Of all the Metro Vancouver suburbs, Port Moody has worked most diligently in the past 15 years to manufacture city-like environments, based on the expectation that rapid transit was coming soon. Thousands of people are waiting for that first train.
NewPort Village, a pedestrian-oriented ring of retail shops and condos protected from through traffic (some might call it “Whistler-style development”) opened about 1997. It’s been almost freakishly successful, attracting a cluster of residential towers.
More recently, development jumped to the west side of Ioco Road, where a kind of mini-Yaletown has sprouted up. In 2009, however, Mayor Joe Trasolini imposed a moratorium on high-density development in Port Moody. “The population in the last 15 years has doubled . . . we’re being criticized for growing too much without infrastructure in place.”
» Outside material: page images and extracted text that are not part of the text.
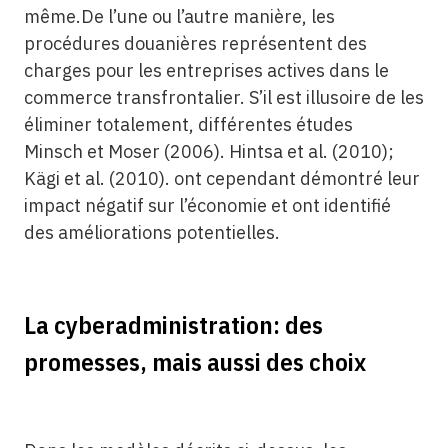
même.De l’une ou l’autre manière, les
procédures douanières représentent des
charges pour les entreprises actives dans le
commerce transfrontalier. S’il est illusoire de les
éliminer totalement, différentes études
Minsch et Moser (2006). Hintsa et al. (2010);
Kägi et al. (2010). ont cependant démontré leur
impact négatif sur l’économie et ont identifié
des améliorations potentielles.
La cyberadministration: des
promesses, mais aussi des choix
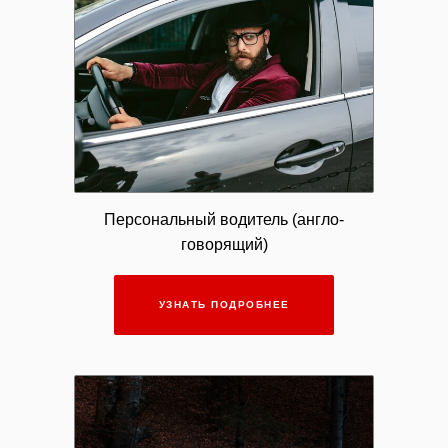
Персональный водитель (англо-
говорящий)
УЗНАТЬ ПОДРОБНЕЕ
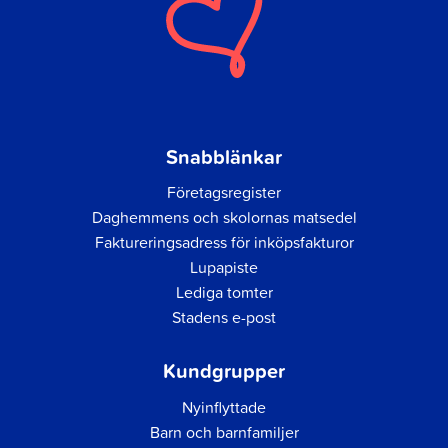
Snabblänkar
Företagsregister
Daghemmens och skolornas matsedel
Faktureringsadress för inköpsfakturor
Lupapiste
Lediga tomter
Stadens e-post
Kundgrupper
Nyinflyttade
Barn och barnfamiljer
With renewed promises from the B.C. government that the Evergreen rapid transit project is about to launch, Trasolini — who is stepping down from politics — says it will soon be time to re-think the moratorium.
Port Moody’s towers are located within walking distance of either the future Ioco Road station or the future Port Moody station next to the West Coast Express commuter train stop. Business groups have lobbied for the addition of a third Port Moody transit station in the city’s old downtown. This effort has been unsuccessful to date, and it’s notable that no towers have gone up in the area.
East of Port Moody, Coquitlam has also seen an eruption of towers in the past 15 years, oriented to the future Coquitlam Central and Douglas College transit stations.
The development pattern here is less chic, dominated by residential-only land use east of Pinetree Way and by the massive parking lots of the Coquitlam Centre mall between Pinetree and Johnson. People are drawn here from across eastern Metro Vancouver for the “convenience” of one-stop shopping. A walk from the perimeter of the parking lots to the middle of the mall and back makes for a round trip of 1.5 kilometres or more.
[2016 note: citations for “Trasolini moratorium” and “business groups lobbied for 3rd station” appear to have disappeared from the internet. Regrets.]